If you haven't done some serious offline animation with motion blur, do some tests. The difference is stunning, unbelievable I think it's more important than texture filtering in the overall scheme of things.
After logging the hours in Photoshop, I think Gaussian blurs are indispensable. My guess is that most 3-D readers will find this section foreign, but I think it might be the most important one here.
In the 3-D space, several blurs on a cubemap can be used to simulate an isotropic BRDF in real time. You can make high-quality noises using similar techniques.
In UI, imagine being able to blur whole regions to draw attention away from them, make high-quality dynamic shadows, and you start to see the utility of hardware Gaussian blurs.
How easy is this to build? Approximations to the Gaussian can be extraordinarily fast in software, and hardware could be much faster. The data access is very compatible with existing memory systems, and a feature like this for use on a layer or in texture memory could be the largest visual difference we've seen.
Aside from its tendency to over-blur, a Gaussian is a relatively high-quality filter, and it would make a big difference to have this feature on-board.

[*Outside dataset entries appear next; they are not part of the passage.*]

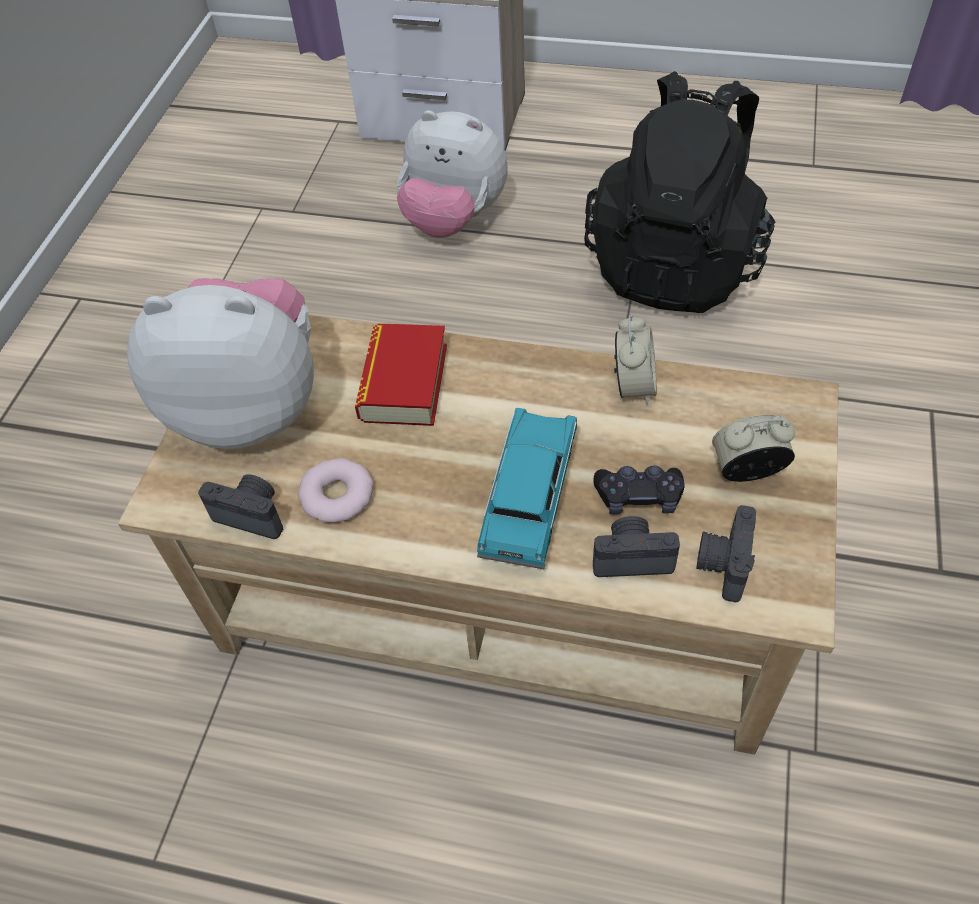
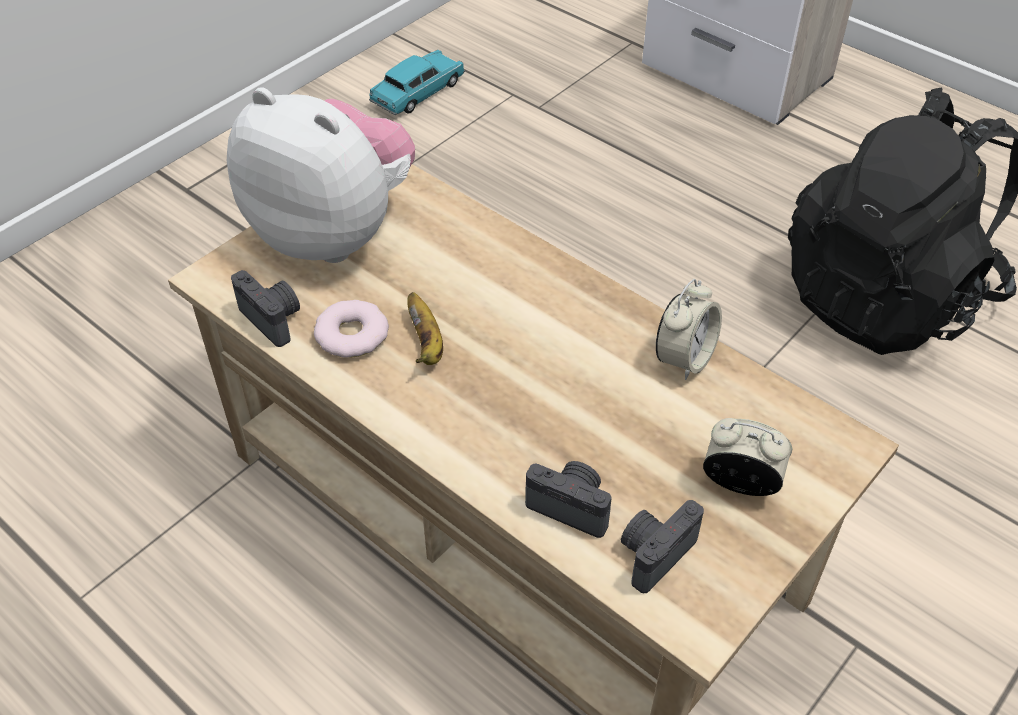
camera: 25 degrees right, 5 degrees down
(404, 382) = (475, 266): book -> none
(410, 472) = (426, 344): none -> banana
(453, 219) = (684, 170): plush toy -> none
(529, 498) = (515, 412): turquoise toy car -> turquoise toy car (418, 94)
(639, 497) = (617, 457): black game controller -> none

I think that the missing 2-D features prevent integration of newer 3-D hardware with the 2-D desktop. In my opinion, these architectural choices were most of the downfall with Microsoft's Chromeffects project quality and speed were well below what people were used to. On the general integration side, breaking the power-of-2 texture limitation is crucial. On the quality side, high quality filters and effects are basic and important.
I know that several projects, such as Apple's Mac OS X, and many of the next-generation Linux UI's, are approaching this problem strictly from the software side. As these implementations grow, there will be a larger and larger wall preventing true integration with 3-D geometry and more advanced acceleration features. I don't want this to happen.
I think that the combination of these ideas and abilities would make a capable and powerful next-generation desktop, and would also enhance the 3-D experience in an extraordinary way.